Training Procedure Analysis

Which choices are important for pretraining BERT models?

Static vs. Dynamic Masking

Static masking
  • The original BERT masks only once during preprocessing → single static mask.
  • To avoid using the same mask, duplicated training data 10 times → 10 different ways of masking (over 40 epochs).
Dynamic masking
  • Generate masking pattern every time a sequence is fed to the model.
Results
  • Dynamic masking is slightly better than static.. (but actually, almost no difference)
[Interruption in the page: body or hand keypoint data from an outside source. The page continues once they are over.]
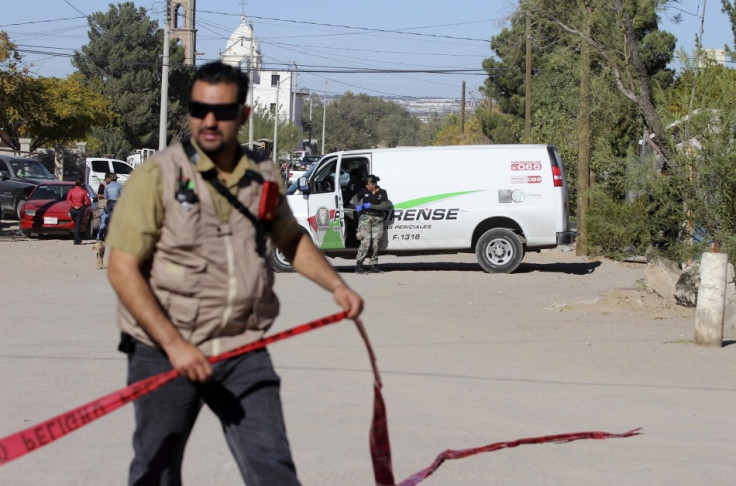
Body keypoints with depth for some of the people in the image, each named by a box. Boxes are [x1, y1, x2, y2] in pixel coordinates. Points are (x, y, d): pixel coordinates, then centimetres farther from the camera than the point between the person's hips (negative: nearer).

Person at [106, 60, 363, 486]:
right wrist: (174, 344, -21)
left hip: (244, 352, 3)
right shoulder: (158, 175, -9)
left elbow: (291, 240, 25)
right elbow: (123, 270, -13)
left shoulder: (264, 176, 7)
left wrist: (336, 285, 9)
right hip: (164, 352, -3)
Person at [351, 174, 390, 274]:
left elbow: (384, 206, -6)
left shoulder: (382, 192, 2)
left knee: (375, 243, 3)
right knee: (366, 241, -14)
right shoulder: (364, 191, 6)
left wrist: (371, 206, -13)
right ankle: (359, 265, -14)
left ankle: (373, 266, 12)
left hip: (377, 219, 1)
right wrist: (357, 205, -7)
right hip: (365, 217, -1)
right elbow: (355, 198, 13)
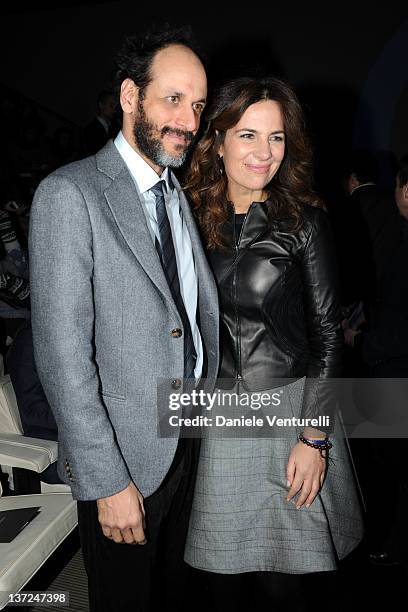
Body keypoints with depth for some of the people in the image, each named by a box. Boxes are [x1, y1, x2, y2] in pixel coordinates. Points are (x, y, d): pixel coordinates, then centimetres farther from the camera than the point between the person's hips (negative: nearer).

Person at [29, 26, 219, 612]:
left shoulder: (180, 195, 8)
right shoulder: (69, 194, -17)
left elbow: (199, 313, 9)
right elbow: (62, 354, -20)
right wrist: (107, 481, -19)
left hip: (188, 439, 6)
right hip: (124, 454, -6)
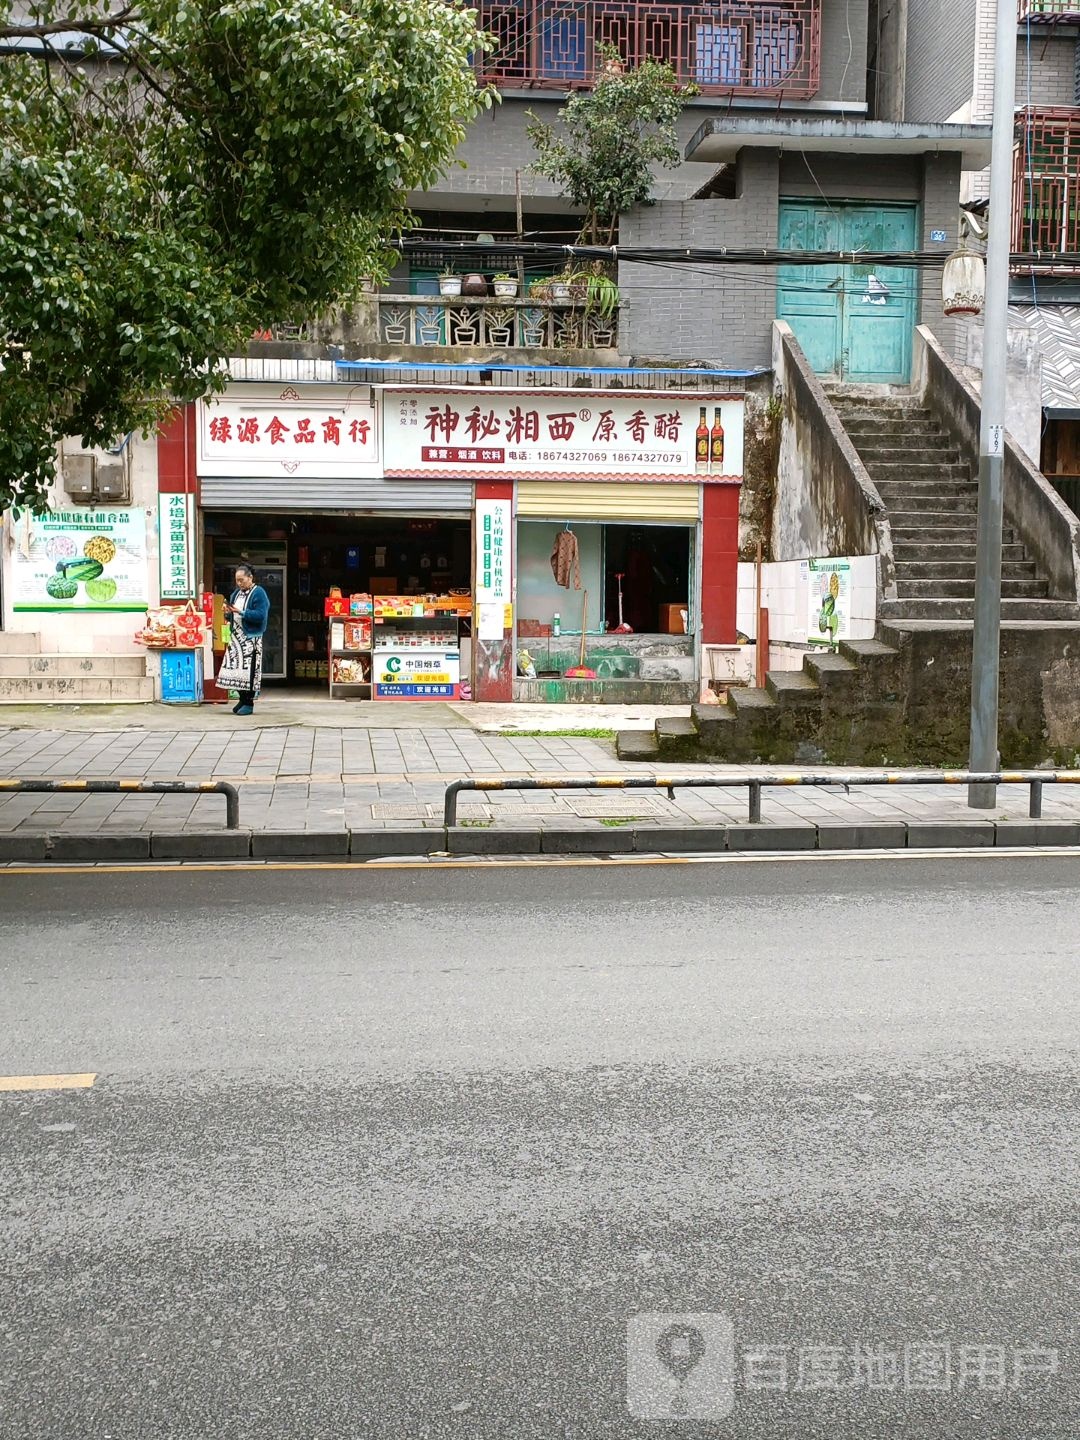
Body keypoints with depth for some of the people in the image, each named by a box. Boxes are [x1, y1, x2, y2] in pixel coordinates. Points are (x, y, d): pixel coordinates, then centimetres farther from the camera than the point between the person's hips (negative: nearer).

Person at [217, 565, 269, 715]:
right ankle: (242, 700, 14)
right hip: (236, 636, 7)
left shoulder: (259, 593, -6)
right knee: (236, 667, 3)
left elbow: (260, 616, -17)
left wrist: (240, 612, -19)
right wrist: (229, 612, -1)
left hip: (251, 637, -7)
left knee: (248, 669, -9)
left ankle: (249, 703, -3)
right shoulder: (236, 593, 17)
Model Input Format and Next Sentence Prediction

Is NSP really important?

  • The original study said NSP loss was crucial, but some recent works have questioned the necessity.
Comparison results
  • asdf

Using individual sentences hurts performance on downstream tasks

(better to use related sentences)

Removing the NSP loss matches or slightly improves downstream task performance

  • Then, why did the original BERT said it’s important?
    • BERT just removed the loss itself, and still remained SEGMENT-PAIR format..
    • Suitable format for suitable loss!

Training with large batches

  • Large batch size improves perplexity

RoBERTa

(Robustly optimized BERT approach)

Configurations
  • Dynamic masking
  • FULL-SENTENCES without NSP loss
  • Large mini-batches
  • Larger byte-level BPE
  • architecture: \( text{BERT}_{\text{LARGE}} \)
Results
  • Large improvements!
  • Increasing the number of pretraining steps (100K → 300K, 500K) was better for downstream tasks.